Rupee India: Dukungan Kebijakan Membatasi Risiko Penurunan – Commerzbank
| |Terjemahan TerverifikasiLihat Artikel AsliCharlie Lay dan Moses Lim dari Commerzbank mencatat bahwa Rupee India melemah tajam terhadap Dolar pada tahun 2026 akibat harga Minyak yang lebih tinggi, arus keluar portofolio, dan penguatan USD. Mereka menyoroti preferensi RBI terhadap langkah-langkah arus masuk modal dibandingkan kenaikan suku bunga agresif, dan memprakirakan kenaikan kebijakan sebesar 25bp akhir tahun ini seiring meningkatnya inflasi dan perdagangan USD/INR dalam kisaran luas 94,50–96,00.
RBI Mengandalkan Arus Masuk Modal Daripada Kenaikan Suku Bunga
"Meskipun risiko inflasi meningkat, RBI memilih untuk mendukung INR melalui langkah-langkah menarik arus masuk modal asing daripada menaikkan suku bunga. Kami memprakirakan RBI akan menaikkan suku bunga sebesar 25bp menjadi 5,50% akhir tahun ini seiring meningkatnya tekanan inflasi."
"Dalam kebijakan moneter, RBI memilih secara bulat untuk mempertahankan suku bunga kebijakan repo tidak berubah di 5,25% pada awal Juni dan mempertahankan sikap kebijakan netral. RBI kemungkinan akan tetap berhati-hati dalam jangka pendek saat menilai dampak konflik Timur Tengah dan risiko terkait cuaca terhadap pertumbuhan dan inflasi.
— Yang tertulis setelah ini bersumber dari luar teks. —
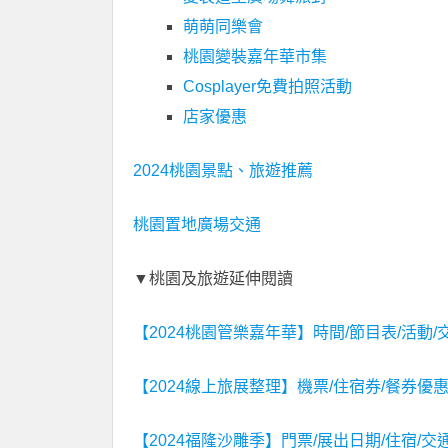
萌萌同樂會
桃園變裝嘉年華市集
Cosplayer免費拍照活動
店家優惠
2024桃園景點、旅遊推薦
桃園置地廣場交通
▼桃園及旅遊延伸閱讀
【2024桃園管樂嘉年華】時間/節目表/活動
【2024線上旅展整理】機票/住宿券/餐券
【2024福隆沙雕季】門票/展出日期/住宿/交通整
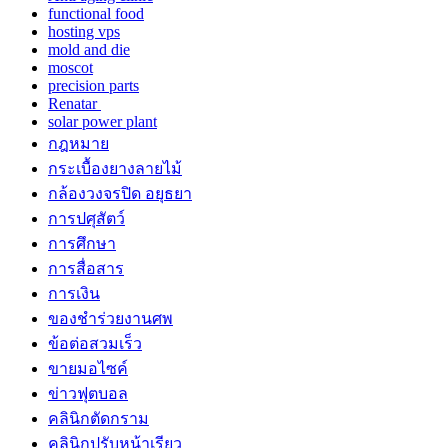
functional food
hosting vps
mold and die
moscot
precision parts
Renatar
solar power plant
กฎหมาย
กระเบื้องยางลายไม้
กล้องวงจรปิด อยุธยา
การปศุสัตว์
การศึกษา
การสื่อสาร
การเงิน
ของชำร่วยงานศพ
ข้อต่อสวมเร็ว
ขายมอไซค์
ข่าวฟุตบอล
คลินิกตัดกราม
คลินิกปรับหน้าเรียว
Namun, keseimbangan risiko telah bergeser ke arah kebijakan yang lebih ketat, dan RBI tampak lebih dekat pada kenaikan suku bunga daripada penurunan."
"INR mengalami tekanan signifikan akibat harga minyak yang lebih tinggi, arus keluar portofolio, dan penguatan USD. INR turun sekitar 6% terhadap dolar tahun berjalan. INR menyentuh level terendah rekor di bawah 97,00 pada bulan Mei."
"USD/INR telah mereda ke kisaran 94,50-96,00. Meskipun INR tetap menjadi salah satu mata uang Asia yang lebih lemah tahun ini, cadangan devisa India tetap besar sekitar USD689 Miliar, setara dengan sekitar 10 bulan penutup impor. Bersama dengan intervensi RBI yang berkelanjutan dan prospek arus masuk modal, hal ini seharusnya membantu menahan pelemahan mata uang yang berlebihan dalam jangka pendek."
(Artikel ini dibuat dengan bantuan alat Kecerdasan Buatan dan ditinjau oleh editor.)
Informasi di halaman ini berisi pernyataan berwawasan ke depan yang melibatkan risiko dan ketidakpastian. Pasar dan instrumen yang diprofilkan di halaman ini hanya untuk tujuan informasi dan tidak boleh dianggap sebagai rekomendasi untuk membeli atau menjual aset ini. Anda harus melakukan riset menyeluruh sebelum membuat keputusan investasi apa pun. FXStreet sama sekali tidak menjamin bahwa informasi ini bebas dari kesalahan, kekeliruan, atau salah saji material. Ini juga tidak menjamin bahwa informasi ini bersifat tepat waktu. Berinvestasi di Pasar Terbuka melibatkan banyak risiko, termasuk kehilangan semua atau sebagian dari investasi Anda, serta tekanan emosional. Semua risiko, kerugian, dan biaya yang terkait dengan investasi, termasuk kerugian pokok, adalah tanggung jawab Anda. Pandangan dan pendapat yang diungkapkan dalam artikel ini adalah milik penulis dan tidak mencerminkan kebijakan resmi atau posisi FXStreet maupun pengiklannya.